Patch sanity assertions are included directly in main.py as assert_patch_roundtrip.
attention.py generates an interactive webpage that synchronizes original, scrambled, and reordered views and overlays accumulated attention on hover.
Generate the page:
python attention.py --num-images 9 --run-dir wandb/YOUR-RUN/filesTry it yourself, this is how it should also look for you when you regenerate it: attention_viewer.html
These are the most helpful building blocks used in the implementation:
- PyTorch unfold: https://pytorch.org/docs/stable/generated/torch.Tensor.unfold.html
- PyTorch permute: https://pytorch.org/docs/stable/generated/torch.permute.html
- PyTorch view/reshape: https://pytorch.org/docs/stable/generated/torch.Tensor.view.html
- PyTorch MultiheadAttention: https://pytorch.org/docs/stable/generated/torch.nn.MultiheadAttention.html
- PyTorch LayerNorm: https://pytorch.org/docs/stable/generated/torch.nn.LayerNorm.html
- PyTorch cross_entropy: https://pytorch.org/docs/stable/generated/torch.nn.functional.cross_entropy.html
- PyTorch AdamW: https://pytorch.org/docs/stable/generated/torch.optim.AdamW.html
- W&B PyTorch integration: https://docs.wandb.ai/models/integrations/pytorch
- Can you spot any attention patterns?
- How does attention deal with ambiguous patches (e.g., very similar patches)?

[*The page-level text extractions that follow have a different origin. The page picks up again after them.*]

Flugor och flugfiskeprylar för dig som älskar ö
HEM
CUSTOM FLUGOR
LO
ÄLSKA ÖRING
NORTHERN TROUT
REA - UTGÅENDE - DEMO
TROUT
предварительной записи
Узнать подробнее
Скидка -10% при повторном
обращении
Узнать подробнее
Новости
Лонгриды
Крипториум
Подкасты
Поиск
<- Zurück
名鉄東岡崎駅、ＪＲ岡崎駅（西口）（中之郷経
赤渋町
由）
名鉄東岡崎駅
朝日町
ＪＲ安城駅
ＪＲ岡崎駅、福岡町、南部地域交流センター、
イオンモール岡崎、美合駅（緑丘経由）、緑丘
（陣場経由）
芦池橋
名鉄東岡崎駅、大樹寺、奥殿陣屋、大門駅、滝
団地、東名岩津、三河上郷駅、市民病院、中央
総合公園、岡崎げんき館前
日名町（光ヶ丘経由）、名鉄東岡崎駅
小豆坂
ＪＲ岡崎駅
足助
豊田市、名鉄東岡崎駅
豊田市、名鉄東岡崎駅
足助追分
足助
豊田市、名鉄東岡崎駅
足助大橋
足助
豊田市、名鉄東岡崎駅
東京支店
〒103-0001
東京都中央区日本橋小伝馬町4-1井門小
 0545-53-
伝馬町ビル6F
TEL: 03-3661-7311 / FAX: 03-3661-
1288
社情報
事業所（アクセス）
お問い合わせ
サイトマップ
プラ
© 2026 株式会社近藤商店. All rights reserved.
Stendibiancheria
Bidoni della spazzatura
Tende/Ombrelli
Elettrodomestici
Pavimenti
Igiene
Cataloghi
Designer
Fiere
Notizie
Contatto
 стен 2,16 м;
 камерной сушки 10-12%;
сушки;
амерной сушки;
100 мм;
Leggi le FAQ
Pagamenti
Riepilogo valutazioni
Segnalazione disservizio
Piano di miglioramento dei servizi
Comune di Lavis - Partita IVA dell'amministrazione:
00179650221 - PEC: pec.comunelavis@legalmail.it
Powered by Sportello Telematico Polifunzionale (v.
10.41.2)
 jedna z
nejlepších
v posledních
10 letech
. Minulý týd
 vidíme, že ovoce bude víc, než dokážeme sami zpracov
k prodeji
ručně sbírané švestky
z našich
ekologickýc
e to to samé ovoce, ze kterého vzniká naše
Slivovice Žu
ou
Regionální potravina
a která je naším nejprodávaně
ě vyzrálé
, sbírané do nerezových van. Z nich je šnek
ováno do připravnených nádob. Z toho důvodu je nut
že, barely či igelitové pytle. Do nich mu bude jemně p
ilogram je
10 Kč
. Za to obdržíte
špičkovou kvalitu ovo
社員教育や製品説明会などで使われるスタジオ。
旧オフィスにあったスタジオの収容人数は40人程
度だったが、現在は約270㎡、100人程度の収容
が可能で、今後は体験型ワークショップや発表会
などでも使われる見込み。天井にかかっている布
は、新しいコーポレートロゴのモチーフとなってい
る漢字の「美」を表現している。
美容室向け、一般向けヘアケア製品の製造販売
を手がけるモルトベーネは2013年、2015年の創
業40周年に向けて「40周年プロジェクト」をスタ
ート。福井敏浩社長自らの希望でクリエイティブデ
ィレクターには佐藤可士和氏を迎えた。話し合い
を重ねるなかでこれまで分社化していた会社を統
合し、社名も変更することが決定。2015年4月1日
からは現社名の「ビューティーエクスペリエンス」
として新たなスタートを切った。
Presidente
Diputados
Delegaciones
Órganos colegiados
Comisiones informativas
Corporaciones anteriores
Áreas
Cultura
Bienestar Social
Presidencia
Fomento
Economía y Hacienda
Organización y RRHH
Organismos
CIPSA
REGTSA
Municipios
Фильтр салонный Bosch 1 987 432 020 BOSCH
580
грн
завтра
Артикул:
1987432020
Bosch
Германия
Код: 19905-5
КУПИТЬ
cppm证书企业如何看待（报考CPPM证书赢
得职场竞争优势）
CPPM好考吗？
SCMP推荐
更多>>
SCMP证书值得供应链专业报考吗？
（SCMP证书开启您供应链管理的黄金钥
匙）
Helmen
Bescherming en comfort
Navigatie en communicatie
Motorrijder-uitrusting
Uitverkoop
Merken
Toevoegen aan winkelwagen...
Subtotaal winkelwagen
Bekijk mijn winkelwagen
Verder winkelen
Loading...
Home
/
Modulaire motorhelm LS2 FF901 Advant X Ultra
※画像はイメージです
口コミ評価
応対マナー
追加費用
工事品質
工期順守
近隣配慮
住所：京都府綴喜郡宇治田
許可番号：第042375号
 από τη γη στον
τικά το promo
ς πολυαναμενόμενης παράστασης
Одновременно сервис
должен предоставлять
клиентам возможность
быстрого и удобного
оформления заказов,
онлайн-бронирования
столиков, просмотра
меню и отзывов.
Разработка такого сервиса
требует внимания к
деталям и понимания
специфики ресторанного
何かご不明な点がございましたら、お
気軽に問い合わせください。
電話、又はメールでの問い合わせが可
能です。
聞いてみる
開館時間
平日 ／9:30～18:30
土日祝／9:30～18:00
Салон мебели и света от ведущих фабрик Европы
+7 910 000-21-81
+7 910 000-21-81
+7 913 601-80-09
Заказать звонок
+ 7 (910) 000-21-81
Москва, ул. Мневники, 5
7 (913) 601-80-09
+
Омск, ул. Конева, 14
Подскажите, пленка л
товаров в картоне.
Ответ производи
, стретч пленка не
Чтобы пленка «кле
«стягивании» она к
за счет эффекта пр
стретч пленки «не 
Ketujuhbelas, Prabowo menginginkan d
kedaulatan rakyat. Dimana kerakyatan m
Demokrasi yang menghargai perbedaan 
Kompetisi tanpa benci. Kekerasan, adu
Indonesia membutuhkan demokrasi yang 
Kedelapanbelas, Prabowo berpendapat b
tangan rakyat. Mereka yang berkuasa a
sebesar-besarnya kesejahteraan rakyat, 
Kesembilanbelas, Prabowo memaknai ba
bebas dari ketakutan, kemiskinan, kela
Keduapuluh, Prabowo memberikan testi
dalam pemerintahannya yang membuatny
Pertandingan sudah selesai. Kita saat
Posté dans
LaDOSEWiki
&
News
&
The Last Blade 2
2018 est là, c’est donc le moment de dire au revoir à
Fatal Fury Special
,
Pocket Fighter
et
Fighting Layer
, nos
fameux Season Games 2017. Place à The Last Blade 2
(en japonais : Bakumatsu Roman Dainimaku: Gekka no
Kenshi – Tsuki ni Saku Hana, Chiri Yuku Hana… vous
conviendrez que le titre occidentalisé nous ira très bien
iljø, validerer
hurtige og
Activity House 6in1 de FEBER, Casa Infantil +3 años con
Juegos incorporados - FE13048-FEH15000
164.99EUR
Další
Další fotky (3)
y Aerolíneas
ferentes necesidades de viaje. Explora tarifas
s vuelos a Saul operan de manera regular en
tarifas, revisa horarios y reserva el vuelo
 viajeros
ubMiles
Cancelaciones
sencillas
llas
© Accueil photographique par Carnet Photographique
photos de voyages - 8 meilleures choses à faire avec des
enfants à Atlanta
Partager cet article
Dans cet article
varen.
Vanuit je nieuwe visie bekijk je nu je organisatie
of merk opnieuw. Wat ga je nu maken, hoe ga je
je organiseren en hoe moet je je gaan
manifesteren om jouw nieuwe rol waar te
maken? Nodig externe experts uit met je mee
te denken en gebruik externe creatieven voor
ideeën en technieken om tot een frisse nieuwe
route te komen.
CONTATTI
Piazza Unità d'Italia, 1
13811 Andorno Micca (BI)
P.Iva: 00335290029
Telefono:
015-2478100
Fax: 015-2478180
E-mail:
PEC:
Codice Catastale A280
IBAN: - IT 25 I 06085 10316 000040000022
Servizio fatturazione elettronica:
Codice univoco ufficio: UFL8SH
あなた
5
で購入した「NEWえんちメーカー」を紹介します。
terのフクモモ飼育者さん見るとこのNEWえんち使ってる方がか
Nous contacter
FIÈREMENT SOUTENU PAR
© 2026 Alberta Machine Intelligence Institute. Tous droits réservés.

- Can you find any other interesting interactions?
What limitations in our pipeline can you spot?
- Surely, it would be great to enforce predicting valid puzzle permutation such that every position is only predicted once. This can be solved through bipartite matching. Hungarian matching is one of the most commonly used algorithms to find the best bipartite matching. This would allow you to find a valid permutation that maximizes the certainty of your model.
- The current model is not really a Transformer, it only uses self-attention. Try to implement the full Transformer architecture with encoder and decoder. Will this achieve better results? Either implement it yourself from scratch or you can check out PyTorchs implementations if you are just curious (Transformer, TransformerEncoder, TransformerDecoder). This will help you understand how to use the Transformer, intricate attention mechanisms and masking.